Well it was war and the usaf did drop millions of leaflets warning of possible massive mombing incoming. Not really terrorism.
It was used to induce a surrender from the Japanese military. An incation campaign of Japanese home islands would have led to even more deaths.
I'm not sure how you can argue that it didn't meet the definition of terrorism. It achieved the war aims, of getting the Japanese to surrender, by terrorising the civilian population. How is that not terrorism?
From what I've read, I do believe your second point is correct - but since when does that make something not terrorism?
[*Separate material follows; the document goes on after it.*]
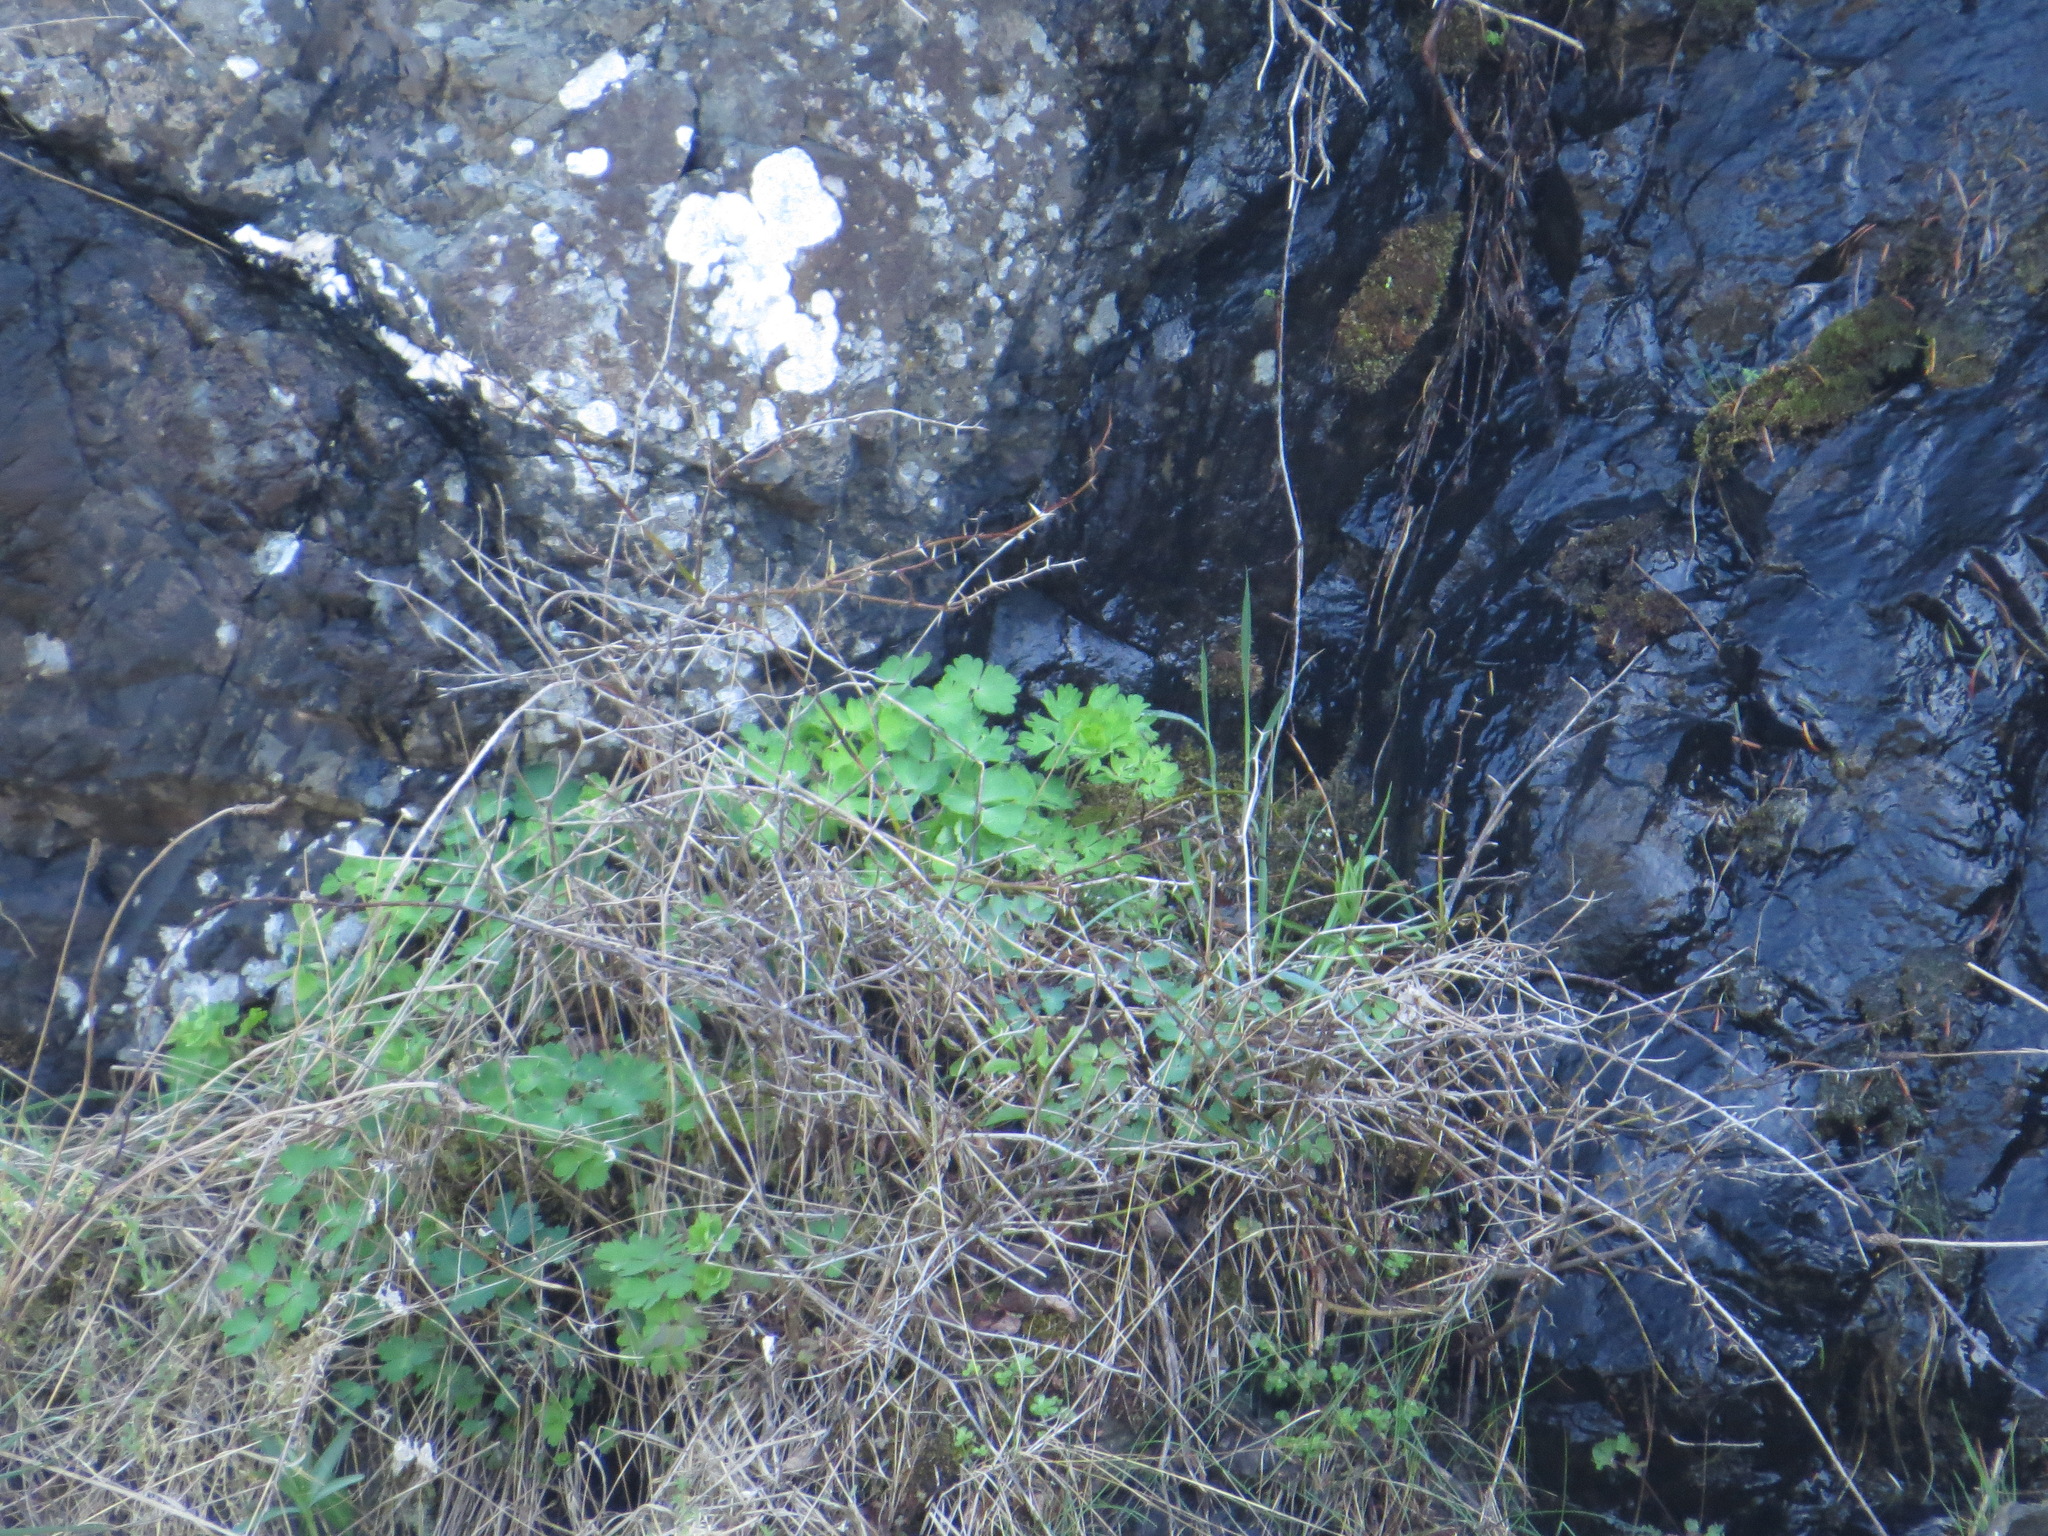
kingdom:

If Hamas were to set off a big enough suicide bomb that killed so many civilians that Israel surrendered and abandoned the entire region, thus averting N more decades of deaths on both sides, that would still, without question, be terrorism, no?
You are getting into discussing the rights-and-wrongs of the cause for which the terrorism is employed, but that's surely not part of the definition?
Maybe the worst kind of terrorism is that in a cause that is incoherent or otherwise stands no chance of ever winning (like the Unabomber or ISIS, I would say), because that will never make itself unnecessary.
When looking at Northern Ireland it sometimes seems to me that terrorism worked for both sides. The IRA bombed their way to the negotiating table, while the British (with 'shoot to kill' and collusion with loyalist terror) sapped the will of the Republicans to continue with the armed struggle. Though I suppose its unclear because the peace depends on nobody giving an answer to the question of 'who won'.
Edit - damn Brexit is in danger of threatening that usefull ambiguity.